Share

4

Author: Elios
last update Last Updated: 2024-10-29 19:42:56

Suara pria itu sangat dingin, peringatan yang ia berikan pada Lusia sarat dengan ancaman di saat yang bersamaan. Tanpa Lusia sadari, ia berhenti mencoba melepaskan diri.

                Berada di bawah tatapan itu, membuat Lusia merasa terintimidasi dan terancam. Entah terancam karena apa.

                Melihat Lusia yang berhenti mencoba meloloskan diri, laki laki itu kini menyilangkan tanganya di depan dada.

                Ia secara terang terangan tengah mengamati tubuh Lusia, dan juga wajahnya. Di hujani tatapan seperti sekarang ini, membuat Lusia merasa di lecehkan.

                “Apa yang kamu inginkan?!” teriak Lusia, ia beringsut menjauh, alarm di otaknya memerintahkan Lusia untuk berbuat demikian.

                “Kamu.” Jawabnya dengan tenang.

                Lusia menatap tajam, “Lepaskan aku!” teriak Lusia lagi.

                “Tidak.” Jawabnya, “Aku sudah membelimu. Dan aku menginginkan kamu.”

***

                Lusia tau ini artinya tidak baik, apa lagi saat laki – laki asing itu mulai beringsut menaiki ranjang untuk mendekatinya. Sekujur tubuh Lusia di serang kepanikan.

                “Berhenti! Berhenti di sana!” teriak Lusia.

                “Kenapa aku harus mendengar perintah darimu?” ucapnya dengan acuh, dan dengan sekali hentakan, tubuh Lusia tertarik mendekat. Lusia tidak bisa melawan karena tangan yang tengah mencengkram kakinya itu sangatlah kuat.

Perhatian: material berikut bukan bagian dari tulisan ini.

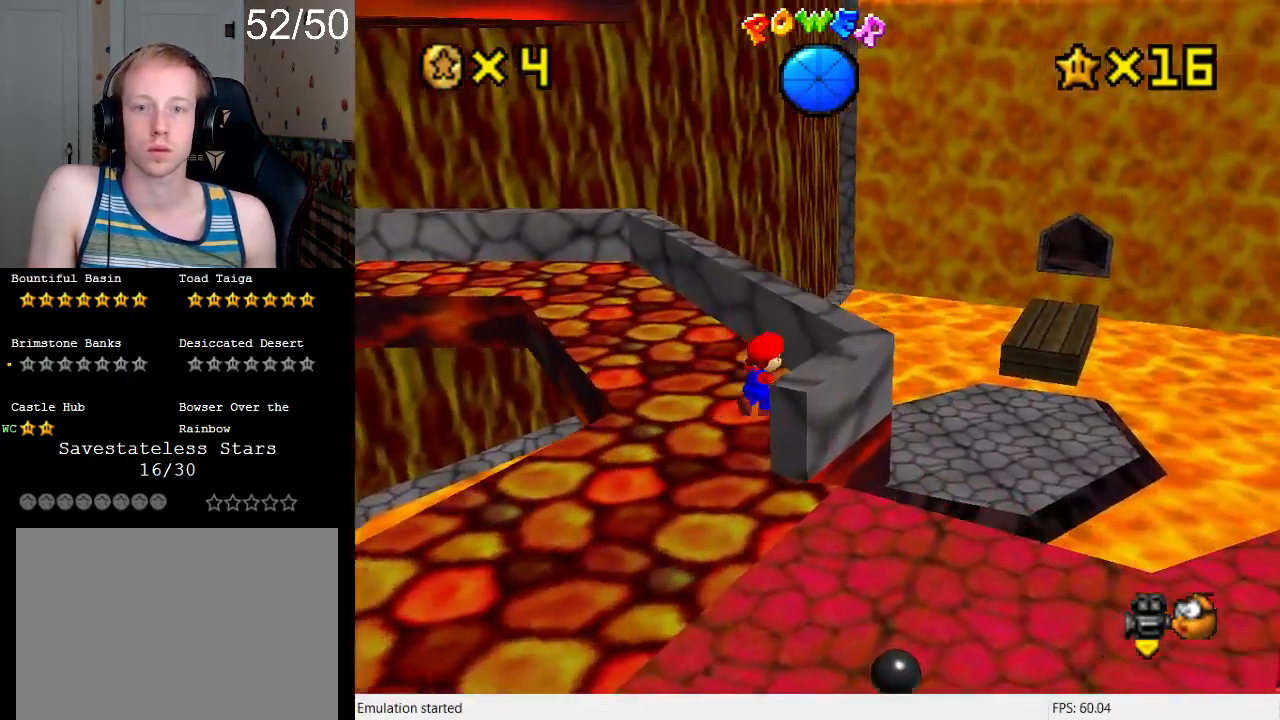
{"buttons": ["CROSS"], "left_stick": "down-right", "right_stick": "center", "events": [[100, "left_stick", "up"], [367, "CROSS", "down"], [500, "left_stick", "down-right"]]}
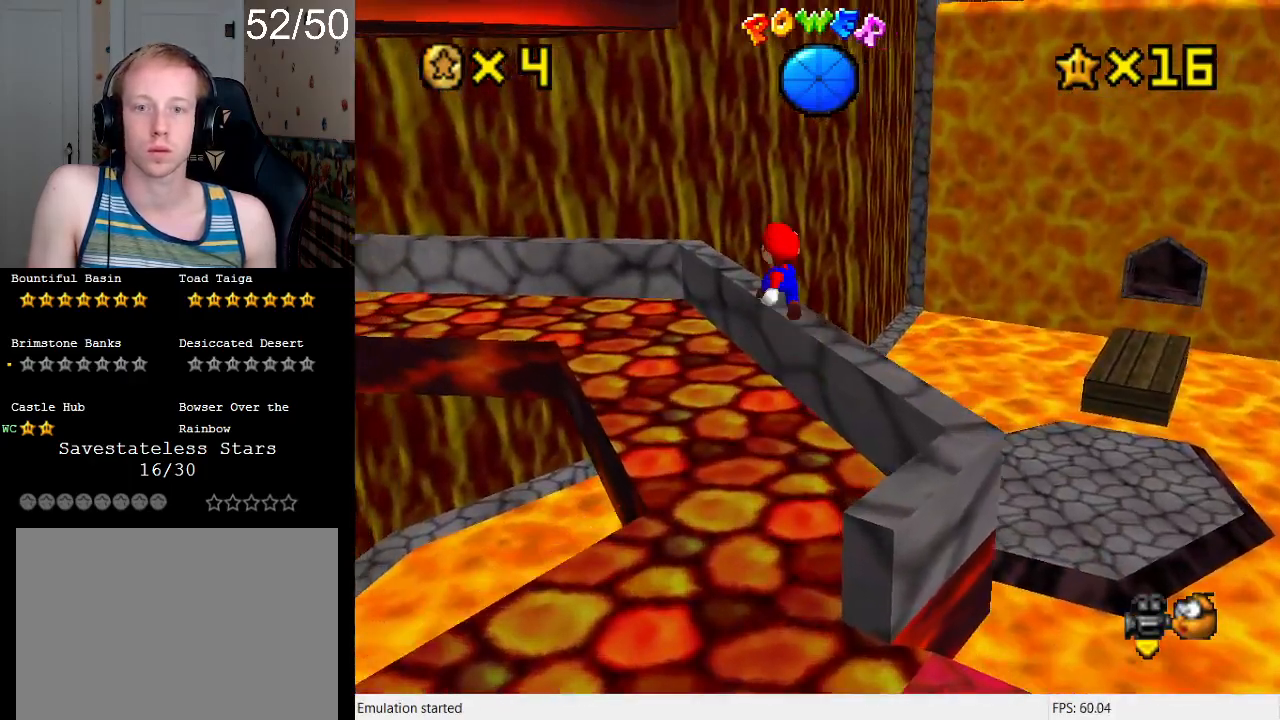
{"buttons": ["SQUARE"], "left_stick": "down-right", "right_stick": "center", "events": [[267, "CROSS", "up"], [400, "SQUARE", "down"]]}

                Laki – laki itu mendekatkan wajahnya, “Mau aku tunjukan? Siapa yang berkuasa dan siapa yang harusnya memerintah?” ucapnya dengan suara tenang dan dingin. Dan itu membuat Lusia merinding.

***

                Lusia ketakutan, tak bisa bohong, mata pria itu mengintimidasinya. Apalagi dia berada di posisi yang sangat superior. Menindihnya, Lusia tak ayalnya seperti binatang buruan yang sudah cedera dan hanya menunggu untuk di kerek.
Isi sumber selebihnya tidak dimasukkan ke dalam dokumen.